◆ **Directive 1**
Translate this sentence from the passage on Word document metadata into Spanish: "Instead, most records continued to be defined by metadata that is created or captured and managed separately from the record itself."

◆ **Passage**

-------

To view the embedded metadata in a Word document you only need to rename it to .zip and then unzip it. Extracting a zipped Word document reveals (in most cases) several folders and one XML file:

  • [trash] – contains ‘dat’ files (may not be present in all documents)
  • _rels – contains the ‘.rels’ XML document
  • customXml – contains a number of ‘item’ and ‘itemProps’ XML documents
  • docProps – contains three very small files: app.xml, core.xml, custom.xml
  • word – contains a range of XML files and additional folders with other XML files.
  • [Content_Types].xml

In one example Word document downloaded from a SharePoint library, the file ‘item4.xml’ in the ‘customXml’ folder contained both XML namespace (xmlns) information as well as the embedded document management elements (highlighted in bold):

A separate xml document also located in the ‘customXML’ folder contained the following core properties, including most of the Dublin Core elements listed above (but note that they are all blank).

Arguably, the body of the record is also a form of metadata, enclosed by the terms <body>text</body>. In the example document downloaded from SharePoint, the body of the document is contained in the file ‘document.xml’ under the ‘word’ folder of the package.

  • xmlns:wps=”http://schemas.microsoft.com/office/word/2010/wordprocessingShape&#8221; mc:Ignorable=”w14 w15 w16se wp14″>
  • <w:body>
  • <w:p w14:paraId=”195D8795″ w14:textId=”77777777″ w:rsidR=”0001502C” w:rsidRDefault=”00880316″>
  • <w:r>
  • <w:t>Test document</w:t>
  • </w:r>
  • </w:p>
  • <w:p w14:paraId=”195D8796″ w14:textId=”77D86E32″ w:rsidR=”006832E2″ w:rsidRDefault=”006832E2″ w:rsidP=”006832E2″>
  • <w:r>
  • <w:t>Lorem ipsum (and the rest of the text, deleted for brevity)</w:t>
  • </w:r>
  • <w:bookmarkStart w:id=”0″ w:name=”_GoBack”/><w:bookmarkEnd w:id=”0″/>
  • </w:p><w:sectPr w:rsidR=”006832E2″>
  • <w:pgSz w:w=”11906″ w:h=”16838″/>
  • <w:pgMar w:top=”1440″ w:right=”1440″ w:bottom=”1440″ w:left=”1440″ w:header=”708″ w:footer=”708″ w:gutter=”0″/>
  • <w:cols w:space=”708″/>
  • <w:docGrid w:linePitch=”360″/>
  • </w:sectPr>
  • </w:body>
  • </w:document>

Other core metadata elements are contained in the ‘core.xml’ file:

Why is this important?

The existence of – and ability to make use of – embedded metadata seems to have been overlooked since the introduction of these types of records over 15 years ago. This may have been primarily because no-one had a system in place to access or use that data in any meaningful way.

Instead, most records continued to be defined by metadata that is created or captured and managed separately from the record itself.

The problems with storing metadata separately from the record are that: (a) the external metadata may be different from the embedded metadata, and (b) the external metadata may unnecessarily limit or restrict the ability to see the record in different contexts.

For example, one person may assign a specific metadata term, such as a function from the Business Classification Scheme (BCS) to the digital record, or assign it to a specific ‘container’. Some time later, another person may try to find the same record but discover it is not in the same file, or assigned to the same function term. They are likely to be looking for the record in or from a completely different context.

-------

◆ **Directive 2**
Reproduce the listing below line for line, with no changes.

◆ **Records provided**

-------

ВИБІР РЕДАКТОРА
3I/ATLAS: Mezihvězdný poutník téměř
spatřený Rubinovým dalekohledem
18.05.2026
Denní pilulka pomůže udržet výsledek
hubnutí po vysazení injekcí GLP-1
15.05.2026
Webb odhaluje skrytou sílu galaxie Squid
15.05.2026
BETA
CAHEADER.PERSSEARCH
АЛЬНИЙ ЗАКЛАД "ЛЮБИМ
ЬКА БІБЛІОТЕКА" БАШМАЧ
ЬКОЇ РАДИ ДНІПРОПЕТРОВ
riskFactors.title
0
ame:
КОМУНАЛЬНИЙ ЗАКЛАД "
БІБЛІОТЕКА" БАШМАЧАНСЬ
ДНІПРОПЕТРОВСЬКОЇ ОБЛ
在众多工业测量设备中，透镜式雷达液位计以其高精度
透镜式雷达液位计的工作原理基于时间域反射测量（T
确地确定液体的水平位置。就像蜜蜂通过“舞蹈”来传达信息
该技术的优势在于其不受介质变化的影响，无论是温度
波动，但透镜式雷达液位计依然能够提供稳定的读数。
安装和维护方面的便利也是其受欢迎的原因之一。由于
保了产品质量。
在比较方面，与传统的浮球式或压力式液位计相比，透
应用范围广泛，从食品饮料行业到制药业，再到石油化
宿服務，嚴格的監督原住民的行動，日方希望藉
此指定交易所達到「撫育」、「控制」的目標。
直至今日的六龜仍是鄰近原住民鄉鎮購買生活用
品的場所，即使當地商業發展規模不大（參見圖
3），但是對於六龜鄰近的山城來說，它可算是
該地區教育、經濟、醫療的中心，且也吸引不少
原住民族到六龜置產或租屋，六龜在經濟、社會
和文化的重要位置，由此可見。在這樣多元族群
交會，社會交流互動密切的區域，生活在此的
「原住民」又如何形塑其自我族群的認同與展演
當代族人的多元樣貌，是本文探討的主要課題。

-------

◆ **Exercise response 1**
En cambio, la mayoría de los registros siguieron estando definidos por metadatos que se crean o se capturan y se gestionan por separado del propio registro.

◆ **Exercise response 2**
ВИБІР РЕДАКТОРА
3I/ATLAS: Mezihvězdný poutník téměř
spatřený Rubinovým dalekohledem
18.05.2026
Denní pilulka pomůže udržet výsledek
hubnutí po vysazení injekcí GLP-1
15.05.2026
Webb odhaluje skrytou sílu galaxie Squid
15.05.2026
BETA
CAHEADER.PERSSEARCH
АЛЬНИЙ ЗАКЛАД "ЛЮБИМ
ЬКА БІБЛІОТЕКА" БАШМАЧ
ЬКОЇ РАДИ ДНІПРОПЕТРОВ
riskFactors.title
0
ame:
КОМУНАЛЬНИЙ ЗАКЛАД "
БІБЛІОТЕКА" БАШМАЧАНСЬ
ДНІПРОПЕТРОВСЬКОЇ ОБЛ
在众多工业测量设备中，透镜式雷达液位计以其高精度
透镜式雷达液位计的工作原理基于时间域反射测量（T
确地确定液体的水平位置。就像蜜蜂通过“舞蹈”来传达信息
该技术的优势在于其不受介质变化的影响，无论是温度
波动，但透镜式雷达液位计依然能够提供稳定的读数。
安装和维护方面的便利也是其受欢迎的原因之一。由于
保了产品质量。
在比较方面，与传统的浮球式或压力式液位计相比，透
应用范围广泛，从食品饮料行业到制药业，再到石油化
宿服務，嚴格的監督原住民的行動，日方希望藉
此指定交易所達到「撫育」、「控制」的目標。
直至今日的六龜仍是鄰近原住民鄉鎮購買生活用
品的場所，即使當地商業發展規模不大（參見圖
3），但是對於六龜鄰近的山城來說，它可算是
該地區教育、經濟、醫療的中心，且也吸引不少
原住民族到六龜置產或租屋，六龜在經濟、社會
和文化的重要位置，由此可見。在這樣多元族群
交會，社會交流互動密切的區域，生活在此的
「原住民」又如何形塑其自我族群的認同與展演
當代族人的多元樣貌，是本文探討的主要課題。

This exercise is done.